Background of CAR-Modified T-Cells
Some say that the chimeric antigen receptor is an artificial T-cell surface receptor that simulates the physiological function of the native T-cell receptor (Zhang, 2013). However, different from TCRs, CARs relay excitatory signals to T-cells in a non-MHC-restricted manner and can target non-protein antigens, e.g. carbohydrates and glycolipids. The CAR is composed of an extracellular antigen recognition domain, a spacer, a transmembrane domain and an intracellular (cytoplasmic) T cell activation domain. Commonly, the extracellular antigen recognition domain contains a single chain fragment variable (scFv) derived from a monoclonal antibody against a tumor-associated antigen (TAA) on the tumor cell surface. Early scFv constructs were derived from mouse monoclonal antibodies and should be humanized to avoid immunogenic reactions in immunocompetent hosts resulting in inhibition of the function of CAR-modified T-cells ((Zhang, 2013). Using gene transfer technologies, T cells can be genetically modified to stably express the CAR on their surface. The CAR combines the advantages of an antibody’s tumor specificity and a T cell’s effector function. Upon binding to a TAA, CARs can trigger T cell activation in a manner similar to that of endogenous TCRs.
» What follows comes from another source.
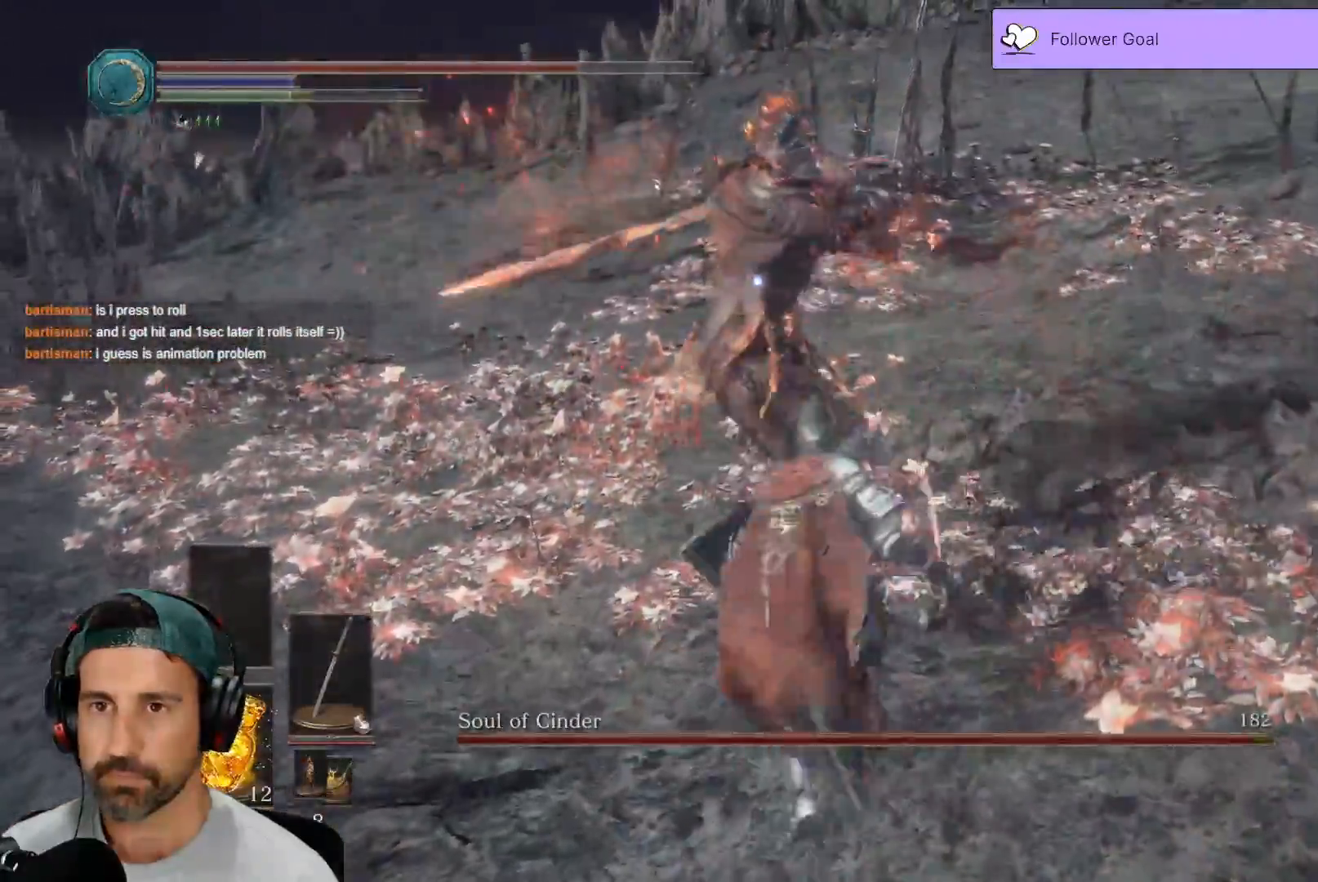
{"buttons": [], "left_stick": "up", "right_stick": "center", "events": [[67, "B", "up"], [117, "B", "down"], [183, "left_stick", "up"], [233, "B", "up"]]}
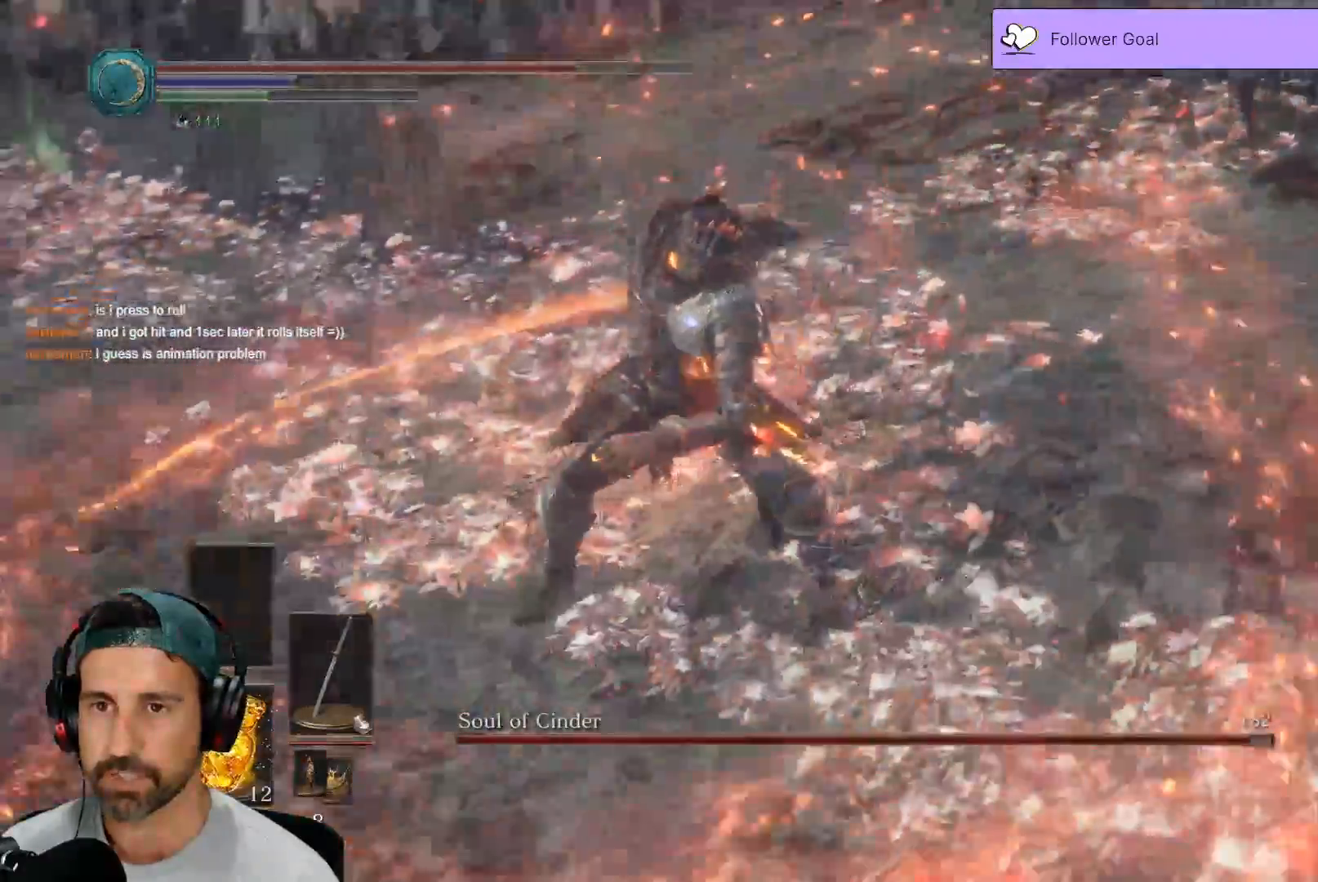
{"buttons": [], "left_stick": "up", "right_stick": "center", "events": []}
Tumor targeting of CARs via a non-MHC-dependent mechanism in contrast to TCRs confers the advantage to overcome the tumor’s ability to escape immunodetection by down-regulation of HLA molecules on the cell surface (Curran, 2012). Furthermore, it does not limit the number of patients by the HLA type.